» EXCERPTED PASSAGE
============================================================

China-US Trade Talks in France Amid Policy Shifts and New Five-Year Plan

Kathmandu : China’s Ministry of Commerce announced on March 13 that the sixth round of China-US economic and trade consultations will soon be held in France.
This marks a new round of talks under the China-US economic and trade consultation mechanism, following previous meetings in Geneva, London, Stockholm, Madrid and Kuala Lumpur.
This year is widely viewed as pivotal for China-US relations. Whether bilateral economic ties can maintain the stabilizing momentum that the world hopes to see makes this round of consultations particularly significant.
China’s recently concluded “two sessions” – the annual meetings of the National People’s Congress and the Chinese People’s Political Consultative Conference – approved the draft outline of the 15th Five-Year Plan (2026-2030). The document charts China’s development blueprint for the next five years and presents the international community with new opportunities.
The plan outlines China’s commitment to coordinating foreign investment attraction with outbound investment, cultivating new advantages in international trade and two-way investment cooperation, and promoting international industrial and investment collaboration.
As China enters the 15th Five-Year Plan period, the country will advance high-quality development and remain committed to expanding high-level opening-up, continuing to unlock the potential of its enormous market for businesses worldwide.
American companies are naturally among the partners welcomed by China, which helps explain why the “two sessions” drew broad attention across the US. As a CNN report noted, the message from Beijing is that China’s push for innovation-driven development will benefit the world.
American businesses are eager to seize new opportunities from China-US cooperation. Whether these opportunities materialize, however, largely depends on how the US government handles its economic and trade relationship with China.
Recently, US trade policy has been undergoing a reset, yet its protectionist tendencies remain unchanged, adding fresh uncertainty to the global economic order.
Last month, the US Supreme Court ruled that certain US tariffs were unlawful. Since then, citing Section 301 of the US Trade Act of 1974, the US has launched new investigations into 16 major economies including China, and 60 economies respectively, citing so-called “overcapacity” and alleged failure to address so-called “forced labor.”

============================================================

» DATA RECORDS

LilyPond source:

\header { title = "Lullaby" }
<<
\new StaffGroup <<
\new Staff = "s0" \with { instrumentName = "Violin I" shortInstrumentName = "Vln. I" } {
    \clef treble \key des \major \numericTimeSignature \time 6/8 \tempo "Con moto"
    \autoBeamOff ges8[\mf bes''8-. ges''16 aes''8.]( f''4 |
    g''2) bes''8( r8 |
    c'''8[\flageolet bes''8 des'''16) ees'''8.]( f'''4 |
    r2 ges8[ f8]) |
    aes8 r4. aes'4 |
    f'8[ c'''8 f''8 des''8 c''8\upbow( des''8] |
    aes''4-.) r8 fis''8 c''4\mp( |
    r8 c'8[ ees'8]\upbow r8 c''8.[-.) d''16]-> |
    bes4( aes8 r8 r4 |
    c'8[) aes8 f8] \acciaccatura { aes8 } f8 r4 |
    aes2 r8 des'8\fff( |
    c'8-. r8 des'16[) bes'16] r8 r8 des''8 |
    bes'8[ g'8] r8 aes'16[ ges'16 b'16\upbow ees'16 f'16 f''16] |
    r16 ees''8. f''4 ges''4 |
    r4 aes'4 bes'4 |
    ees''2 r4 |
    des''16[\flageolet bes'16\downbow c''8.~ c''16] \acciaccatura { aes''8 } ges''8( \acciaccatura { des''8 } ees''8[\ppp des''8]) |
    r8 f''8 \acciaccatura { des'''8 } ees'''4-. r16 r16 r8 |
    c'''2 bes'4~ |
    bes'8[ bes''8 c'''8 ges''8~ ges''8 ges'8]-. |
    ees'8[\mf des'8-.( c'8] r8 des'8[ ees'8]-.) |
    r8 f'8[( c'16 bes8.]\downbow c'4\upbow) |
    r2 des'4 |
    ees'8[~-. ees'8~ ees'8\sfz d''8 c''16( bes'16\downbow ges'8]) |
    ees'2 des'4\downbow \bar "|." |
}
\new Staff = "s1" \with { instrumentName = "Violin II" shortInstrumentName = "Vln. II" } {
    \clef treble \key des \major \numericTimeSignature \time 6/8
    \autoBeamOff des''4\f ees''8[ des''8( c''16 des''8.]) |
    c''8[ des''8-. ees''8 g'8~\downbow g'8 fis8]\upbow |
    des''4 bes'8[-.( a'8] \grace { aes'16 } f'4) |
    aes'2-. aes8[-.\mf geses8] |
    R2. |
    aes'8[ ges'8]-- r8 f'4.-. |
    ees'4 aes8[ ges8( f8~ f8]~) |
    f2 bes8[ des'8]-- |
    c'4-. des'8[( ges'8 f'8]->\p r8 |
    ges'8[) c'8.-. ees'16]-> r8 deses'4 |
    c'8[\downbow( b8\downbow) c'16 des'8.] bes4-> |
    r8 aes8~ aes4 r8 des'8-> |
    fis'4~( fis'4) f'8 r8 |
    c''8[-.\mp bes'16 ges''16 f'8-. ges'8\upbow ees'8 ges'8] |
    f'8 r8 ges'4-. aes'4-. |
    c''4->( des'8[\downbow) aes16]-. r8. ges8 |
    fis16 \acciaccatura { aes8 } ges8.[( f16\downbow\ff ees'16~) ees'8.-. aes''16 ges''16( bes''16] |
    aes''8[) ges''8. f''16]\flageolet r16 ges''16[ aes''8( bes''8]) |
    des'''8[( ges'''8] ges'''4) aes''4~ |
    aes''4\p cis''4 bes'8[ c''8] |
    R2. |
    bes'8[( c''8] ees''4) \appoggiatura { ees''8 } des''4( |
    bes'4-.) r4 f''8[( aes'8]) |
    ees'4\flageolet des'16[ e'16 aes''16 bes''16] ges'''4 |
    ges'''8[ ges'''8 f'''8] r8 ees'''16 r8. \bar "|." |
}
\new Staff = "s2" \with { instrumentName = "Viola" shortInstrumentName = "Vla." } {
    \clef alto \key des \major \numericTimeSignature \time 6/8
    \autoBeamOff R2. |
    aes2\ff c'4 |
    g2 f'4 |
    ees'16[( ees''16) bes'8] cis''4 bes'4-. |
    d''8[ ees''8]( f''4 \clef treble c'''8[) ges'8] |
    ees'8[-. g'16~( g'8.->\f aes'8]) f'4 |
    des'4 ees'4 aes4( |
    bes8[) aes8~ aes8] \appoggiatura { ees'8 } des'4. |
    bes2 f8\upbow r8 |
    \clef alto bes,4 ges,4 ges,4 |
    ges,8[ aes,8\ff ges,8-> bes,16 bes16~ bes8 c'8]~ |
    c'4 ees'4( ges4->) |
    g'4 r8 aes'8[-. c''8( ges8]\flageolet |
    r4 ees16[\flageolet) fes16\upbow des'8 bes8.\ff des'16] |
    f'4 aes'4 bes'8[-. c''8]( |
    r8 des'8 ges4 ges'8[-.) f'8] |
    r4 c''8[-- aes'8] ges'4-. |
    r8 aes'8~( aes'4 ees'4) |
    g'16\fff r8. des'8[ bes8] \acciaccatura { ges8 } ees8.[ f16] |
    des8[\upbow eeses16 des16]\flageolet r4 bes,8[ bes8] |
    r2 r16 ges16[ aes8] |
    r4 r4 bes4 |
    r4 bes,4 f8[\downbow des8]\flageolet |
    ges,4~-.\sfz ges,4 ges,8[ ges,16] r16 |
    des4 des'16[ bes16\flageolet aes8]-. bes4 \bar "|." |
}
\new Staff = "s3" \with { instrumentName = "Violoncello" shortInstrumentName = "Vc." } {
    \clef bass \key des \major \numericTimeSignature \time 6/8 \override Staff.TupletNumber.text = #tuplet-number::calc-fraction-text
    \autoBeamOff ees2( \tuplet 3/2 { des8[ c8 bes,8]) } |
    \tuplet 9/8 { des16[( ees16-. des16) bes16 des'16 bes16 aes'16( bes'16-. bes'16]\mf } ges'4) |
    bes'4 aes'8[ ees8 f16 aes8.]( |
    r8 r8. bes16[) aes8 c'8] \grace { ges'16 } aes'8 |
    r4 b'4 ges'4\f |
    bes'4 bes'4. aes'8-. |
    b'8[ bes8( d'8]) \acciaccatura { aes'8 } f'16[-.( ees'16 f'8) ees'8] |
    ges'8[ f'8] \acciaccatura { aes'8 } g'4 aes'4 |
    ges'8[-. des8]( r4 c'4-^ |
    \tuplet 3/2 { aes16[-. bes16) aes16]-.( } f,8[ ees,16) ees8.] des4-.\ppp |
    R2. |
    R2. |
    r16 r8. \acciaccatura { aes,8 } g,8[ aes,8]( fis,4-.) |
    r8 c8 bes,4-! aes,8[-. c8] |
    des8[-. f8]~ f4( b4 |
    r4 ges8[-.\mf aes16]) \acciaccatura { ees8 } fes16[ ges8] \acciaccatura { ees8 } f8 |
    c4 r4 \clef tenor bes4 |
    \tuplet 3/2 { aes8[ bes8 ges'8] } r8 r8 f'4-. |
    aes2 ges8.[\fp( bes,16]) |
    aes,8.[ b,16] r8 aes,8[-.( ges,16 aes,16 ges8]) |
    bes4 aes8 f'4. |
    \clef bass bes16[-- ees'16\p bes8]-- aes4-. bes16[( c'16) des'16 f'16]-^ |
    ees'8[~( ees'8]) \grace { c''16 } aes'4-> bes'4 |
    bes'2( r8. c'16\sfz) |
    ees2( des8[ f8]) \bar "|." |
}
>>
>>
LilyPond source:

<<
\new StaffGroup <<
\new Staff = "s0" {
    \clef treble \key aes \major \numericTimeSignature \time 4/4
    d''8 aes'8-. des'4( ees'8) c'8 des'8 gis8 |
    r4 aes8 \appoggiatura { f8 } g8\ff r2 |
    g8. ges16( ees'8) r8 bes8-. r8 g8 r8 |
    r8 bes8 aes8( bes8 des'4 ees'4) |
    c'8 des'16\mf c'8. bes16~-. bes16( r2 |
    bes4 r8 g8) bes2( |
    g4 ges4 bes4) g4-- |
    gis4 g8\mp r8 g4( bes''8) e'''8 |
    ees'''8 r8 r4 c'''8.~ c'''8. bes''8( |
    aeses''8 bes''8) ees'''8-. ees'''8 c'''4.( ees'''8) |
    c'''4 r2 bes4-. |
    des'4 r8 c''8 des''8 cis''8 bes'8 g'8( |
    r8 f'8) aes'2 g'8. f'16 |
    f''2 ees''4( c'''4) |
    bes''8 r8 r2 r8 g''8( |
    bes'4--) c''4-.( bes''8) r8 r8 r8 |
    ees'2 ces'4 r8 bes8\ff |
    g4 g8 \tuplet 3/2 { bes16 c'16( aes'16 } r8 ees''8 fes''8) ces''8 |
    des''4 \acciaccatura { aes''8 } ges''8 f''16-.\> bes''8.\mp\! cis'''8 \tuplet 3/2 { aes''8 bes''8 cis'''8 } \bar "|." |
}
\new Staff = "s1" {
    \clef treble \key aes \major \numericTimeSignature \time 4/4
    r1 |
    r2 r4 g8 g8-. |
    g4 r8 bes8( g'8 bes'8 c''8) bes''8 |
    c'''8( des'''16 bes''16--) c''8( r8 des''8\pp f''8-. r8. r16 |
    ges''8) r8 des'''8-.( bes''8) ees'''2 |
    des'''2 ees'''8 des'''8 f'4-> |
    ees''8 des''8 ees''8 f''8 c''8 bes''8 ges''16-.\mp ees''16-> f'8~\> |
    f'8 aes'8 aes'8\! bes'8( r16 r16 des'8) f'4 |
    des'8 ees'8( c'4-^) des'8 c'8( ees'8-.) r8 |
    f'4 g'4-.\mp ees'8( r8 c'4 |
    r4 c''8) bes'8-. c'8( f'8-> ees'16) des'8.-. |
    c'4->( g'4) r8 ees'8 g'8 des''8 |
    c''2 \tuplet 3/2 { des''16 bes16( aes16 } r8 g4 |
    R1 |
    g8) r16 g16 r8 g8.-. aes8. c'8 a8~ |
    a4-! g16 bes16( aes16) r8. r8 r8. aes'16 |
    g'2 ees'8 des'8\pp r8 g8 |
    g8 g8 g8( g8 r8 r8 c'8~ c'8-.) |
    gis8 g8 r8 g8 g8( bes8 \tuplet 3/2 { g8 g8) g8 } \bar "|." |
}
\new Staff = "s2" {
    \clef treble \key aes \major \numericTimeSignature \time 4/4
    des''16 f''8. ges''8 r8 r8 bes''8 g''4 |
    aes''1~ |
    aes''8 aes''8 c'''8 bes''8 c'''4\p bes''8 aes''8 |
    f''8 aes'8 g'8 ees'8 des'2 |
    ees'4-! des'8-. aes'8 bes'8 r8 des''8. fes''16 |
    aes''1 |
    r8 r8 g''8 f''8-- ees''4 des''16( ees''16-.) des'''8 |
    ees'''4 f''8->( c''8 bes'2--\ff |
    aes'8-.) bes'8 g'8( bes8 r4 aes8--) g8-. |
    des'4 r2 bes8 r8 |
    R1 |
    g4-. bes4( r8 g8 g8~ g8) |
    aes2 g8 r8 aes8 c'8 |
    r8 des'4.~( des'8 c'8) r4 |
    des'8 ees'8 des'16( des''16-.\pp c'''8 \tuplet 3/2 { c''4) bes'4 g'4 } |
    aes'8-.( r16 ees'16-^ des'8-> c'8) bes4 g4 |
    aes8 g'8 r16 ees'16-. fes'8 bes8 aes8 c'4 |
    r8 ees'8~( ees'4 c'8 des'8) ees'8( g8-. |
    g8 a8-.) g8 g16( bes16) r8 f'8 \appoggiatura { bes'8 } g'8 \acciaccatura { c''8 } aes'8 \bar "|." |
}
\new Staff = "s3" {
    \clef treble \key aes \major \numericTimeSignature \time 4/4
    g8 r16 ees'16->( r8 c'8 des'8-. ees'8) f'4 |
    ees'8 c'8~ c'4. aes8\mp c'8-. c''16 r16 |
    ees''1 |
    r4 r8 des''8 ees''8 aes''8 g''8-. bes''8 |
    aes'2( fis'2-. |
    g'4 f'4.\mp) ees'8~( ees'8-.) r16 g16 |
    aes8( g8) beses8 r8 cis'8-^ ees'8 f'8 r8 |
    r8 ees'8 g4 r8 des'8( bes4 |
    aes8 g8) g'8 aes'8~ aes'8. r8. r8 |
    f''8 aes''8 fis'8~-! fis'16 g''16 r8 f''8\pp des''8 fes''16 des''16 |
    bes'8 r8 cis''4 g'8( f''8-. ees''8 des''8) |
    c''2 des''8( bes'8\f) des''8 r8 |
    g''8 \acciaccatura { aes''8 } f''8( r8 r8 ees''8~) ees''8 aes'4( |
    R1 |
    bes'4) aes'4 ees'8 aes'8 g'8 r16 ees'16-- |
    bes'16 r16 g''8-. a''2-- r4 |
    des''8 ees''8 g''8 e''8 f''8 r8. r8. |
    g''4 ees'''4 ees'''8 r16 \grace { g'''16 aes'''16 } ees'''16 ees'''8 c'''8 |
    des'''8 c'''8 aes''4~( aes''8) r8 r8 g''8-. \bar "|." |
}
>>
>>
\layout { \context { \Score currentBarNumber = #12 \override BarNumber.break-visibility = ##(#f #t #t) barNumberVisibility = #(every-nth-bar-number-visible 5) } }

============================================================

» PROBLEM REQUIREMENTS
How might the article on the China-US trade talks in France go on? Write its next few paragraphs, picking up right after the sentence about the new Section 301 investigations.

» ANSWER TO THIS EXERCISE
This news has triggered widespread concern and considerable criticism within the United States itself. The reason is simple: American companies have long borne the brunt of tariff shocks.
Federal Reserve Bank of New York research indicates that about 90 percent of US “tariff costs” in 2025 were borne by American consumers and businesses. A JP Morgan Chase Institute report similarly found that mid-sized US companies have been hit particularly hard, with their monthly tariff expenditures now tripling previous levels.
Whether to uphold openness and cooperation or resort to protectionism – this question once again confronts the US. China’s answer remains consistent: the essence of China-US economic and trade relations is mutual benefit and win-win cooperation. The two sides should enable each other’s success and pursue common development, rather than impose artificial constraints.
The stabilization of China-US economic relations has not come easily, and this momentum should not be undermined. Over the past year, the two countries’ economic and trade teams have held five rounds of consultations. Despite twists and turns, both sides ultimately returned to resolving differences through dialogue, sparing the world economy from potential storms.
Through both friction and dialogue, valuable experience has been gained in managing economic differences. Given the immense scale of China-US economic ties, disagreements and frictions in specific areas are inevitable.
When facing such issues, both sides should uphold equality, mutual respect and mutual benefit, focus on the big picture, and avoid exaggerating isolated issues. Both sides should consider overall interests and take a long-term perspective, ensuring that economic ties continue to serve as a ballast and engine for China-US relations.
As the new round of consultations approaches, China’s position is clear: China has always been committed to properly resolving differences through consultations on an equal footing and will never compromise its legitimate rights and interests. Should any action substantially harm China’s legitimate development interests, China has ample policy tools and will resolutely take countermeasures.
In the long run, China’s development and rejuvenation are not contradictory to America’s pursuit of making itself great again. Both are major countries; neither can change the other, but they can change how they interact. Upholding mutual respect, maintaining peaceful coexistence, and striving for win-win cooperation serve both peoples’ interests and meet world expectations. This new round of China-US economic and trade consultations should become the starting point for positive and constructive economic engagement between the two countries in the new year.